Judge of the Supreme Court of New South Wales
- Nominated by: John Hatzistergos
- Appointed by: Dame Marie Bashir

Personal details
- Born: 1952 (age 73–74) Kuala Lumpur, British Malaya
- Spouse: Jane Anne Loneragan
- Education: University of Sydney (BA LLB)
- Profession: Judge, commissioner, barrister

= Peter Garling =

Australian judge (born 1952)

Peter Garling, RFD (born 1952 in Kuala Lumpur, British Malaya) is an Australian judge of the Supreme Court of New South Wales, the highest court in the state of New South Wales.

Garling is noted for his involvement in multiple high-profile public inquiries and royal commissions. Through his contributions, in particular the Garling Report, Garling has made significant recommendations to improve the public health system of New South Wales.

==Early life and education==
Peter Garling was born to Max and Patricia Garling in British Malaya. He is a descendant of Frederick Garling, one of the first solicitors admitted to the Supreme Court of New South Wales and the first appointed Crown Prosecutor in New South Wales.

Garling was educated at Saint Ignatius' College, Riverview and the University of Sydney, where he earned a Bachelor of Arts (1975) and Bachelor of Laws (1977).

During his university days, Garling joined the Sydney University Regiment of the Australian Army Reserve.

==Career==

===Early legal career===
After graduating from the law school, Garling worked as an articled clerk and solicitor at David Landa, Stewart & Company.

===Barristerial career===
Garling was admitted to the Bar in 1979 and read with Calvin "Cal" R. Callaway QC. He commenced practising as a barrister in Garfield Barwick Chambers, followed by Second Floor Wentworth Chambers. He practised from Fifth Floor St James Hall from 1992 until his appointment.

On 4 November 1994, Garling took silk.

===Judicial career===
In 2010, Garling was appointed as a judge of the Supreme Court of New South Wales.

===Other activity===
From 1970 to 1996, Garling was a serving member of the Australian Army Reserve. During this time, he served as the second-in-command of 1 Commando Company, and reached the rank of company commander of the Sydney University Regiment. For his extended services to the Army Reserve, he has been awarded the Reserve Force Decoration.

Garling has been involved in multiple public inquiries and royal commissions, including those into the 1997 Thredbo landslide, the Glenbrook and Waterfall railway accidents, the collapse of the HIH Insurance, and the affairs of the Medical Research and Compensation Foundation. He served as the Commissioner conducting the Special Commission of Inquiry into Acute Care Services in NSW Public Hospitals, authoring the Garling Report.

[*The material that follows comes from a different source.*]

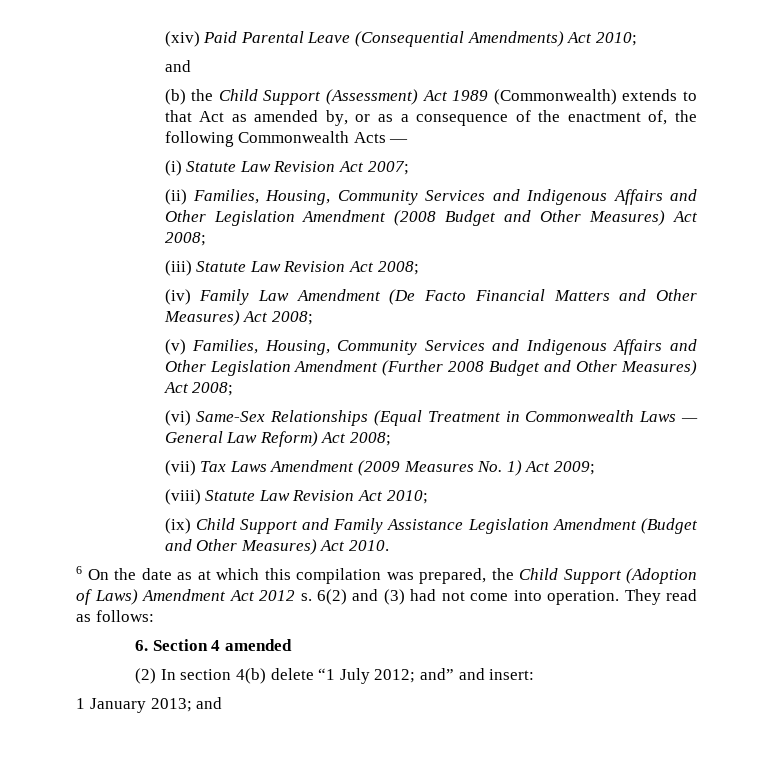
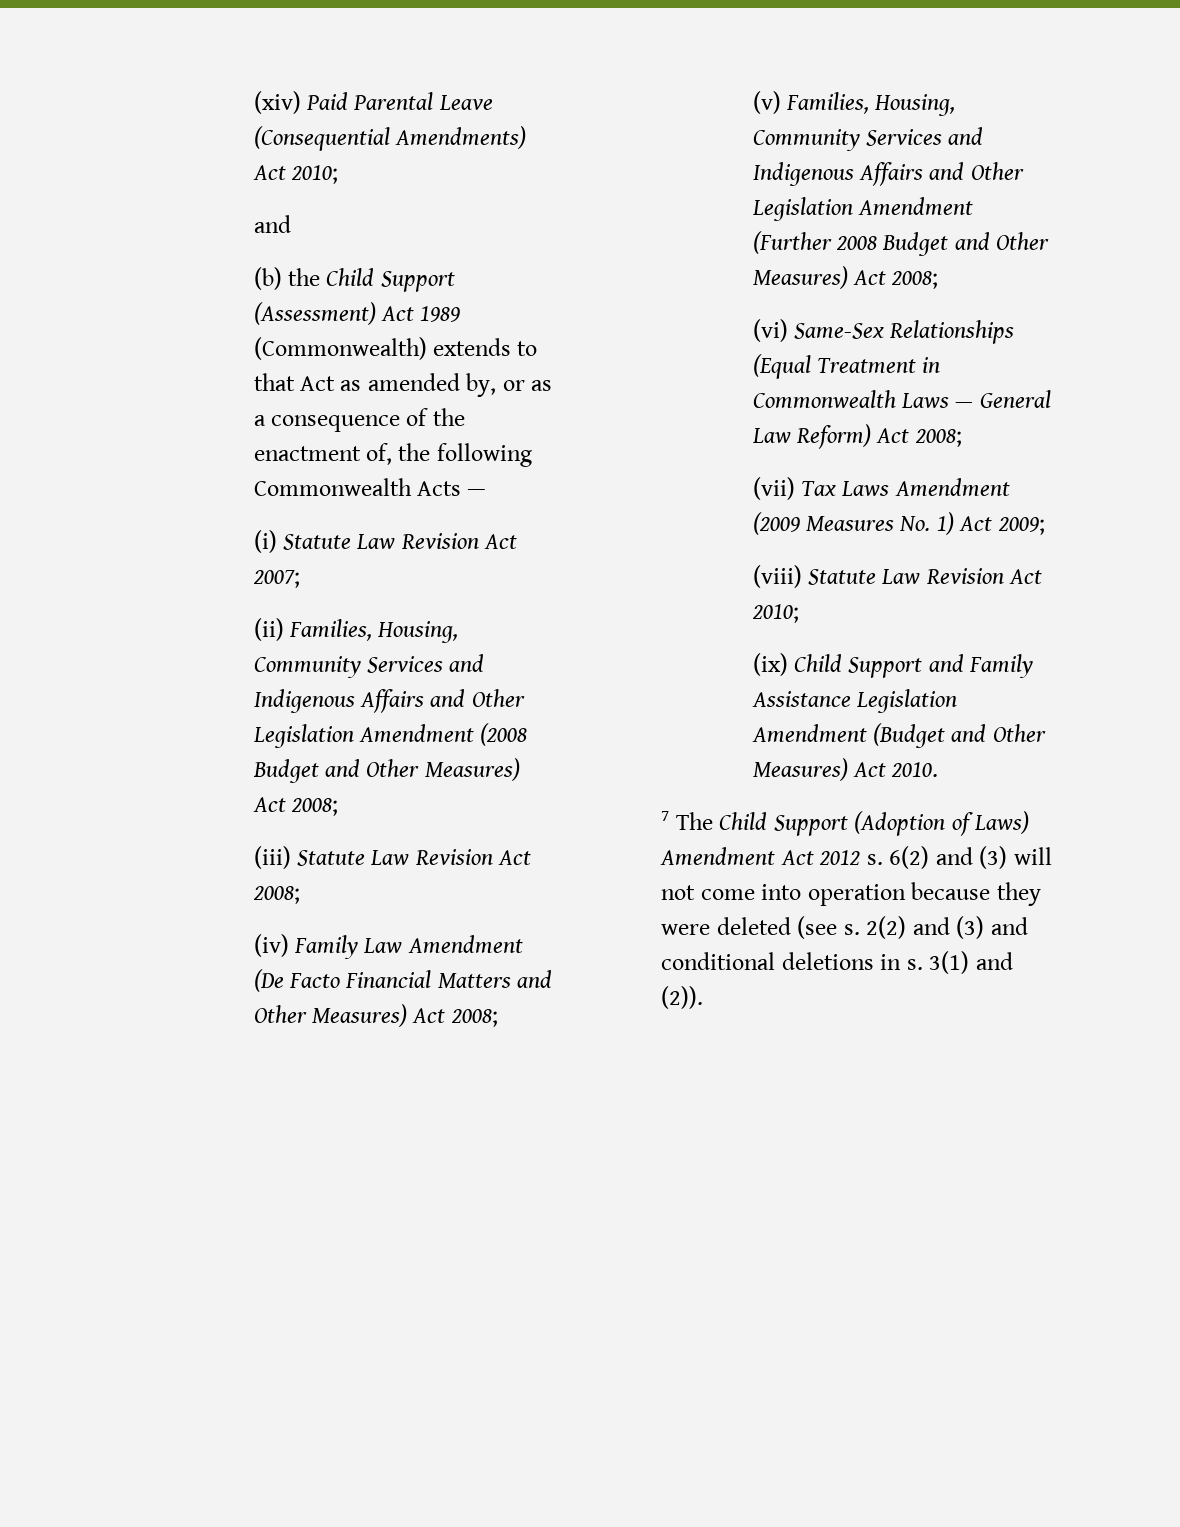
[76,566,514,584] 6 On the date as at which this compilation was prepared, the -> [661,811,713,830] 7 The
[410,589,437,601] had -> [1013,847,1052,865] will
[547,589,697,605] [76,610,155,622] [135,639,293,651] [135,668,535,684] [76,697,223,713] operation. They read as follows: // 6. Section 4 amended // (2) In section 4(b) delete “1 July 2012; and” and insert: // 1 January 2013; and -> [807,882,1041,906] [661,916,1028,939] [661,951,1013,974] [661,986,704,1009] operation because they were deleted (see s. 2(2) and (3) and conditional deletions in s. 3(1) and (2)).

In 2023, Garling controversially awarded a permanent stay to Scouts NSW in a child sexual abuse case, despite the fact that the accused scout leader was a convicted pedophile. Garling also held the abuse victim liable for the Scouts' legal costs.

==Personal life==
Garling's three brothers also completed law degrees. At the time of his appointment, brother Max had become a mining entrepreneur; Anthony was a NSW District Court judge; and Kim, a private practice lawyer and former President of the Law Society of New South Wales.

In 1980, Garling married Jane Anne Loneragan, who is a solicitor and was a lecturer at the University of Technology, Sydney. Garling's elder daughter, Antonia, is a lawyer at (Gilbert + Tobin), while his other daughter Lucinda (Lucie) is a chartered accountant at Westpac.